#### GIVEN DATA
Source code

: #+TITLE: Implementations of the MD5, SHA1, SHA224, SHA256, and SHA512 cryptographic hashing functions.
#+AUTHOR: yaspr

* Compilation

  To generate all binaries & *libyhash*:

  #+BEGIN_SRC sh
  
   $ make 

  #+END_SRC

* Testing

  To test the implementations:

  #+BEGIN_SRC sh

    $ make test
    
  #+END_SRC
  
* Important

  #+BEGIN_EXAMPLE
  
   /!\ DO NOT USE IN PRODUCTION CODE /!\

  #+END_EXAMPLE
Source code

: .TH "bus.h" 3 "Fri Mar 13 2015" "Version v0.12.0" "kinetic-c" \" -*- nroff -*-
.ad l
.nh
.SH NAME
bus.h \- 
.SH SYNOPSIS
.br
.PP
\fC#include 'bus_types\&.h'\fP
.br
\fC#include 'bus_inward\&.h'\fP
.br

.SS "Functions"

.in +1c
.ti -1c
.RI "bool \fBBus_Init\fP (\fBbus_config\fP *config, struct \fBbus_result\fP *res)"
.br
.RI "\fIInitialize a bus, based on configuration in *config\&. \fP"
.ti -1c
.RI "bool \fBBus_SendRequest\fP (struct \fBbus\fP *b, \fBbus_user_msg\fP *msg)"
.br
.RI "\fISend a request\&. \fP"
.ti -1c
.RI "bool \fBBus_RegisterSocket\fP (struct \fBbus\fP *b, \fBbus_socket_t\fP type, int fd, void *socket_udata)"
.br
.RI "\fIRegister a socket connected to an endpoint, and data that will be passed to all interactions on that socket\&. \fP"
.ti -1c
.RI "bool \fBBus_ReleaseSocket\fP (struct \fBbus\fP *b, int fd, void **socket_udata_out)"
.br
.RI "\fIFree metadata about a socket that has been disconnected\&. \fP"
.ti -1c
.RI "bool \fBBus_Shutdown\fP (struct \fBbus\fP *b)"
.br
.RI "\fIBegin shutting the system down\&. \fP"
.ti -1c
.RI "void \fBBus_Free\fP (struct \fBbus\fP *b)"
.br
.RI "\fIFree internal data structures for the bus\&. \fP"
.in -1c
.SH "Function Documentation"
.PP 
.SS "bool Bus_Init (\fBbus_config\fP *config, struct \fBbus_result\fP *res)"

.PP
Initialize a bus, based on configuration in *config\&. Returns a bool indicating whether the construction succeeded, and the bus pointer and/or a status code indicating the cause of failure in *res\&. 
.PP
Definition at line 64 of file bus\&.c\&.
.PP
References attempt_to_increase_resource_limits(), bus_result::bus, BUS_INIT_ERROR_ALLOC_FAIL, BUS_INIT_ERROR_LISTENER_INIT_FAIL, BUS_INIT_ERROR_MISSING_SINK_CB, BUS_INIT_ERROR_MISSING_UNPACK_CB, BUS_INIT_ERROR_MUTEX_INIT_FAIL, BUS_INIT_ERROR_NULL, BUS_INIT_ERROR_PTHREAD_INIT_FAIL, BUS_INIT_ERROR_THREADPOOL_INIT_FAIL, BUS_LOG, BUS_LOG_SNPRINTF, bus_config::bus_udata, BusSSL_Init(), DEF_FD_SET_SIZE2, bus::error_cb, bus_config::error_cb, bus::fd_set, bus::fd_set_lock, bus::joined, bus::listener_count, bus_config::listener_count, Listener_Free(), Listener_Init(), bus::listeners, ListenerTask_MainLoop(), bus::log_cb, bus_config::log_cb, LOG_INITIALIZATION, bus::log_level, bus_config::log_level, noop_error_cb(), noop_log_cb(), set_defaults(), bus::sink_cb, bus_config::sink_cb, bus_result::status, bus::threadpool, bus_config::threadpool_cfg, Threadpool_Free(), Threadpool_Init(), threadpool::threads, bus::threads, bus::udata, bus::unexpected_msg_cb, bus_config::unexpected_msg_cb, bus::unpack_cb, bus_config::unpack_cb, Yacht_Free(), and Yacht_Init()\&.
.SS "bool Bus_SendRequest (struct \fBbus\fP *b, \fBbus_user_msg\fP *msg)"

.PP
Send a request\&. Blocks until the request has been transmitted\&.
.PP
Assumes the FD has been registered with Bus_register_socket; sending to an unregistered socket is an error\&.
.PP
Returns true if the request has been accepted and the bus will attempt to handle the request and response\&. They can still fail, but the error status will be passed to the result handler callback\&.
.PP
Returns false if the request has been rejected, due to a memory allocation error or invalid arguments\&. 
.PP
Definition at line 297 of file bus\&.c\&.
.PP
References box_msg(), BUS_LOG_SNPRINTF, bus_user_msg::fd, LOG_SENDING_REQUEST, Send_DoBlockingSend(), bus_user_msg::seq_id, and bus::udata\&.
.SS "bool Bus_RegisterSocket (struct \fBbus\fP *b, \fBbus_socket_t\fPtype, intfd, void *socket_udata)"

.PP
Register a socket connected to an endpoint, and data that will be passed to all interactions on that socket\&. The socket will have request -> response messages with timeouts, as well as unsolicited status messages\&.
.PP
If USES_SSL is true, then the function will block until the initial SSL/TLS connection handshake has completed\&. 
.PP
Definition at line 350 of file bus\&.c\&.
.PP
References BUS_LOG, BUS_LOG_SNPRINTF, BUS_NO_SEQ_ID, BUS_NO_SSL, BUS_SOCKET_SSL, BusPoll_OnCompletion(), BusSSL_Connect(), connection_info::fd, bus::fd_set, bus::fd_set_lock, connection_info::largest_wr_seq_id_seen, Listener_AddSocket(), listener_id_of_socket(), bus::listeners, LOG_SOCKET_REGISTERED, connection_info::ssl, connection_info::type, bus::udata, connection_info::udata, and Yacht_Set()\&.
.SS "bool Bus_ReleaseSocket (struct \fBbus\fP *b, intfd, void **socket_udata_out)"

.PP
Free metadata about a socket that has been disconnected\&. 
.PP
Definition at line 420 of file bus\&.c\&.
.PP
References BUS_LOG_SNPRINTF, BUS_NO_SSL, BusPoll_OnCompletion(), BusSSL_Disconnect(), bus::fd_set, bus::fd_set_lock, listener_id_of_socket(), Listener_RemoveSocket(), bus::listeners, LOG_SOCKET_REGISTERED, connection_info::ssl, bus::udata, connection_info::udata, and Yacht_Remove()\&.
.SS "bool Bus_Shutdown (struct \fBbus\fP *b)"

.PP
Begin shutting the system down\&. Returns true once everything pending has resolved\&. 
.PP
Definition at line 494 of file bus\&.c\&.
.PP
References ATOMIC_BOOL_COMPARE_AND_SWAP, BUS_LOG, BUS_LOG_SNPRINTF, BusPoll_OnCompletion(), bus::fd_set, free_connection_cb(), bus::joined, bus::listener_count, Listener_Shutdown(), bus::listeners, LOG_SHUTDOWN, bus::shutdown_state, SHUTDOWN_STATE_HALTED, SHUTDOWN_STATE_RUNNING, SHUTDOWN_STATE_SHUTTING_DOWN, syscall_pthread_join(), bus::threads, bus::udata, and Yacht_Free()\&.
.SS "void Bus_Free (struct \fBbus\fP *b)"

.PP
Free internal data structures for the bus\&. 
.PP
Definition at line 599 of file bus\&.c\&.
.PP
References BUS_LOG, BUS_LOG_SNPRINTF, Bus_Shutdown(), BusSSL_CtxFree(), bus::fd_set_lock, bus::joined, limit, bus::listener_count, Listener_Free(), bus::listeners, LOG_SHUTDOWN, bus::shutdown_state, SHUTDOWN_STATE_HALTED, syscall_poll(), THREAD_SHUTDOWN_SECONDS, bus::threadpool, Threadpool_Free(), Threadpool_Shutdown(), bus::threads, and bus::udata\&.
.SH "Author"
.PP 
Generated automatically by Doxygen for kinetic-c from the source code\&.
########
§ YOUR OBJECTIVE
From the records above, extract every entry verbatim.

§ EXERCISE SOLUTION
Source code

: #+TITLE: Implementations of the MD5, SHA1, SHA224, SHA256, and SHA512 cryptographic hashing functions.
#+AUTHOR: yaspr

* Compilation

  To generate all binaries & *libyhash*:

  #+BEGIN_SRC sh
  
   $ make 

  #+END_SRC

* Testing

  To test the implementations:

  #+BEGIN_SRC sh

    $ make test
    
  #+END_SRC
  
* Important

  #+BEGIN_EXAMPLE
  
   /!\ DO NOT USE IN PRODUCTION CODE /!\

  #+END_EXAMPLE
Source code

: .TH "bus.h" 3 "Fri Mar 13 2015" "Version v0.12.0" "kinetic-c" \" -*- nroff -*-
.ad l
.nh
.SH NAME
bus.h \- 
.SH SYNOPSIS
.br
.PP
\fC#include 'bus_types\&.h'\fP
.br
\fC#include 'bus_inward\&.h'\fP
.br

.SS "Functions"

.in +1c
.ti -1c
.RI "bool \fBBus_Init\fP (\fBbus_config\fP *config, struct \fBbus_result\fP *res)"
.br
.RI "\fIInitialize a bus, based on configuration in *config\&. \fP"
.ti -1c
.RI "bool \fBBus_SendRequest\fP (struct \fBbus\fP *b, \fBbus_user_msg\fP *msg)"
.br
.RI "\fISend a request\&. \fP"
.ti -1c
.RI "bool \fBBus_RegisterSocket\fP (struct \fBbus\fP *b, \fBbus_socket_t\fP type, int fd, void *socket_udata)"
.br
.RI "\fIRegister a socket connected to an endpoint, and data that will be passed to all interactions on that socket\&. \fP"
.ti -1c
.RI "bool \fBBus_ReleaseSocket\fP (struct \fBbus\fP *b, int fd, void **socket_udata_out)"
.br
.RI "\fIFree metadata about a socket that has been disconnected\&. \fP"
.ti -1c
.RI "bool \fBBus_Shutdown\fP (struct \fBbus\fP *b)"
.br
.RI "\fIBegin shutting the system down\&. \fP"
.ti -1c
.RI "void \fBBus_Free\fP (struct \fBbus\fP *b)"
.br
.RI "\fIFree internal data structures for the bus\&. \fP"
.in -1c
.SH "Function Documentation"
.PP 
.SS "bool Bus_Init (\fBbus_config\fP *config, struct \fBbus_result\fP *res)"

.PP
Initialize a bus, based on configuration in *config\&. Returns a bool indicating whether the construction succeeded, and the bus pointer and/or a status code indicating the cause of failure in *res\&. 
.PP
Definition at line 64 of file bus\&.c\&.
.PP
References attempt_to_increase_resource_limits(), bus_result::bus, BUS_INIT_ERROR_ALLOC_FAIL, BUS_INIT_ERROR_LISTENER_INIT_FAIL, BUS_INIT_ERROR_MISSING_SINK_CB, BUS_INIT_ERROR_MISSING_UNPACK_CB, BUS_INIT_ERROR_MUTEX_INIT_FAIL, BUS_INIT_ERROR_NULL, BUS_INIT_ERROR_PTHREAD_INIT_FAIL, BUS_INIT_ERROR_THREADPOOL_INIT_FAIL, BUS_LOG, BUS_LOG_SNPRINTF, bus_config::bus_udata, BusSSL_Init(), DEF_FD_SET_SIZE2, bus::error_cb, bus_config::error_cb, bus::fd_set, bus::fd_set_lock, bus::joined, bus::listener_count, bus_config::listener_count, Listener_Free(), Listener_Init(), bus::listeners, ListenerTask_MainLoop(), bus::log_cb, bus_config::log_cb, LOG_INITIALIZATION, bus::log_level, bus_config::log_level, noop_error_cb(), noop_log_cb(), set_defaults(), bus::sink_cb, bus_config::sink_cb, bus_result::status, bus::threadpool, bus_config::threadpool_cfg, Threadpool_Free(), Threadpool_Init(), threadpool::threads, bus::threads, bus::udata, bus::unexpected_msg_cb, bus_config::unexpected_msg_cb, bus::unpack_cb, bus_config::unpack_cb, Yacht_Free(), and Yacht_Init()\&.
.SS "bool Bus_SendRequest (struct \fBbus\fP *b, \fBbus_user_msg\fP *msg)"

.PP
Send a request\&. Blocks until the request has been transmitted\&.
.PP
Assumes the FD has been registered with Bus_register_socket; sending to an unregistered socket is an error\&.
.PP
Returns true if the request has been accepted and the bus will attempt to handle the request and response\&. They can still fail, but the error status will be passed to the result handler callback\&.
.PP
Returns false if the request has been rejected, due to a memory allocation error or invalid arguments\&. 
.PP
Definition at line 297 of file bus\&.c\&.
.PP
References box_msg(), BUS_LOG_SNPRINTF, bus_user_msg::fd, LOG_SENDING_REQUEST, Send_DoBlockingSend(), bus_user_msg::seq_id, and bus::udata\&.
.SS "bool Bus_RegisterSocket (struct \fBbus\fP *b, \fBbus_socket_t\fPtype, intfd, void *socket_udata)"

.PP
Register a socket connected to an endpoint, and data that will be passed to all interactions on that socket\&. The socket will have request -> response messages with timeouts, as well as unsolicited status messages\&.
.PP
If USES_SSL is true, then the function will block until the initial SSL/TLS connection handshake has completed\&. 
.PP
Definition at line 350 of file bus\&.c\&.
.PP
References BUS_LOG, BUS_LOG_SNPRINTF, BUS_NO_SEQ_ID, BUS_NO_SSL, BUS_SOCKET_SSL, BusPoll_OnCompletion(), BusSSL_Connect(), connection_info::fd, bus::fd_set, bus::fd_set_lock, connection_info::largest_wr_seq_id_seen, Listener_AddSocket(), listener_id_of_socket(), bus::listeners, LOG_SOCKET_REGISTERED, connection_info::ssl, connection_info::type, bus::udata, connection_info::udata, and Yacht_Set()\&.
.SS "bool Bus_ReleaseSocket (struct \fBbus\fP *b, intfd, void **socket_udata_out)"

.PP
Free metadata about a socket that has been disconnected\&. 
.PP
Definition at line 420 of file bus\&.c\&.
.PP
References BUS_LOG_SNPRINTF, BUS_NO_SSL, BusPoll_OnCompletion(), BusSSL_Disconnect(), bus::fd_set, bus::fd_set_lock, listener_id_of_socket(), Listener_RemoveSocket(), bus::listeners, LOG_SOCKET_REGISTERED, connection_info::ssl, bus::udata, connection_info::udata, and Yacht_Remove()\&.
.SS "bool Bus_Shutdown (struct \fBbus\fP *b)"

.PP
Begin shutting the system down\&. Returns true once everything pending has resolved\&. 
.PP
Definition at line 494 of file bus\&.c\&.
.PP
References ATOMIC_BOOL_COMPARE_AND_SWAP, BUS_LOG, BUS_LOG_SNPRINTF, BusPoll_OnCompletion(), bus::fd_set, free_connection_cb(), bus::joined, bus::listener_count, Listener_Shutdown(), bus::listeners, LOG_SHUTDOWN, bus::shutdown_state, SHUTDOWN_STATE_HALTED, SHUTDOWN_STATE_RUNNING, SHUTDOWN_STATE_SHUTTING_DOWN, syscall_pthread_join(), bus::threads, bus::udata, and Yacht_Free()\&.
.SS "void Bus_Free (struct \fBbus\fP *b)"

.PP
Free internal data structures for the bus\&. 
.PP
Definition at line 599 of file bus\&.c\&.
.PP
References BUS_LOG, BUS_LOG_SNPRINTF, Bus_Shutdown(), BusSSL_CtxFree(), bus::fd_set_lock, bus::joined, limit, bus::listener_count, Listener_Free(), bus::listeners, LOG_SHUTDOWN, bus::shutdown_state, SHUTDOWN_STATE_HALTED, syscall_poll(), THREAD_SHUTDOWN_SECONDS, bus::threadpool, Threadpool_Free(), Threadpool_Shutdown(), bus::threads, and bus::udata\&.
.SH "Author"
.PP 
Generated automatically by Doxygen for kinetic-c from the source code\&.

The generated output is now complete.